When Ruby meets Ford - an irresistible, kind, forbidden new Overseer - she longs to run away with him to the modern world where she could live a normal teenage life. Escape with Ford would be so simple.

But if Ruby leaves, her community is condemned to certain death. She, alone, possesses the secret ingredient that makes the Water so special - her blood - and it's the one thing the Congregation cannot live without."

Review:
This book made me a raging ball of fury (redundancy necessary). Not to say this book was bad, in a sense, but the character just made me profusely upset. Most of the book, Ruby is near her breaking point and is about to fight back, despite what her mother says, "Otto saves. We sustain and endure." However, instead she ends up screwing everything up even more, then, figuratively, says "oh well." I was truly furious with her, because I knew she had good intentions, but she resisted her instincts and it ended up backfiring. What really surprised me was the sudden flipped-switched attitude the Elders had towards the end of the book. Suddenly they became entirely different people. 

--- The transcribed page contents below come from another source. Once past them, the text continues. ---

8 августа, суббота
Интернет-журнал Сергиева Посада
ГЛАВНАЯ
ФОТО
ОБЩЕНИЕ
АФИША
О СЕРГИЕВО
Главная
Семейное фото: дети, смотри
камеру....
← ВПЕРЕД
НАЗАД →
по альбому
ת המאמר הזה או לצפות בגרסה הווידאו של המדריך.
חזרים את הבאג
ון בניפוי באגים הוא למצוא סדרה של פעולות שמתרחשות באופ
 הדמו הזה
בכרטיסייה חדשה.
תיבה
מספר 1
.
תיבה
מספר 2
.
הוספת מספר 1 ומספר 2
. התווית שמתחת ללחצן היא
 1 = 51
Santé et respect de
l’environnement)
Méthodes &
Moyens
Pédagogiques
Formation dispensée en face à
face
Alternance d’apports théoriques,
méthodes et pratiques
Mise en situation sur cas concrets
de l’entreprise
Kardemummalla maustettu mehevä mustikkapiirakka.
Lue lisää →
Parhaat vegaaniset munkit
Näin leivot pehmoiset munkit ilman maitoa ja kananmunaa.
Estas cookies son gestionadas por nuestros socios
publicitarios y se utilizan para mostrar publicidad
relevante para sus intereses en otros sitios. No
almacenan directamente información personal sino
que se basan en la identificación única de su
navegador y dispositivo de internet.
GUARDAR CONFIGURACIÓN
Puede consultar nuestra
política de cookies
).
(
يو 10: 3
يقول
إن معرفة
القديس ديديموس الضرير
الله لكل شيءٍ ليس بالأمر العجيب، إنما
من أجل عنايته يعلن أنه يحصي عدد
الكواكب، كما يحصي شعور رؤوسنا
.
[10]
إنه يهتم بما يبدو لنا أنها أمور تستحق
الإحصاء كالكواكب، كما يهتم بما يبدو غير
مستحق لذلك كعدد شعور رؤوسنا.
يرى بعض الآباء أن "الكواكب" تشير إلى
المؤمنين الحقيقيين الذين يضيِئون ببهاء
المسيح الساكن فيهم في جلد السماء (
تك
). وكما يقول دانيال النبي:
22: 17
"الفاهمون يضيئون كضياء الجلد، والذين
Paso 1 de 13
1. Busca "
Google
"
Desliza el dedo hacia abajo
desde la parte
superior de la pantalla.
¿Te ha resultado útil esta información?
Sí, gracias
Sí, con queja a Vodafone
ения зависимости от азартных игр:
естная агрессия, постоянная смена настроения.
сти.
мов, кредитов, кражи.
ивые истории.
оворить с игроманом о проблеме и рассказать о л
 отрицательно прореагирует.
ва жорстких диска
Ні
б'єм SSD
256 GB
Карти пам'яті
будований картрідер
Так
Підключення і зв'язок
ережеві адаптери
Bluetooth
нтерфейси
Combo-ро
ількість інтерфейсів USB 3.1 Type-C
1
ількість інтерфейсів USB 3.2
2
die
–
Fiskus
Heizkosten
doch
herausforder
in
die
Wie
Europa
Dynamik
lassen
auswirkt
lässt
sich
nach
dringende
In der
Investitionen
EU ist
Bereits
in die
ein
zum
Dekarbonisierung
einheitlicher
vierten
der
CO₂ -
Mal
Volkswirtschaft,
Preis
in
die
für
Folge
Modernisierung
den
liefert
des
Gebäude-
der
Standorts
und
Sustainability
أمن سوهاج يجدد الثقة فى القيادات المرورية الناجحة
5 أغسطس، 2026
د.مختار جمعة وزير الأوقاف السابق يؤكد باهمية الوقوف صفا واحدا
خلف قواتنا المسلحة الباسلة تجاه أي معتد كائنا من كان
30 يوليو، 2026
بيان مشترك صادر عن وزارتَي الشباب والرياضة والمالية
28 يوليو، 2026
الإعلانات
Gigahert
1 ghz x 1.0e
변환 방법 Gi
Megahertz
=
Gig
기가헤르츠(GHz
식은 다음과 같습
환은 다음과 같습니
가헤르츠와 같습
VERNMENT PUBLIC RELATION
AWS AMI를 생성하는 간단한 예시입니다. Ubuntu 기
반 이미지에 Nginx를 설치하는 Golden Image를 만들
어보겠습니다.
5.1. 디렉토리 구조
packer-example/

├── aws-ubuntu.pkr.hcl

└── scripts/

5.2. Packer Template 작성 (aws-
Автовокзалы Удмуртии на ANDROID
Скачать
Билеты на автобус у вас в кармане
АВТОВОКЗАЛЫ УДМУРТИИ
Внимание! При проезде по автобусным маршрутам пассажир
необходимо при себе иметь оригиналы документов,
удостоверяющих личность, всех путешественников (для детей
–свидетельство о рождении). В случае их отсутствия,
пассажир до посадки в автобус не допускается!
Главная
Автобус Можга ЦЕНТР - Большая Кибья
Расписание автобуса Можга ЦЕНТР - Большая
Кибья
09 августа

In some ways, this book was bad, and in others it was good. What with the plot's final solution and the fact that Ruby, truly, ended up standing up to not her torturer, Darwin West, but a new secret enemy entirely, contributed to the bad side. However the character dynamics really kept me reading. And for once, I wasn't interested in the development of Ford and Ruby's love (though it did catch my attention at the end), but the development of the Community as the torture and the labor is increased every day.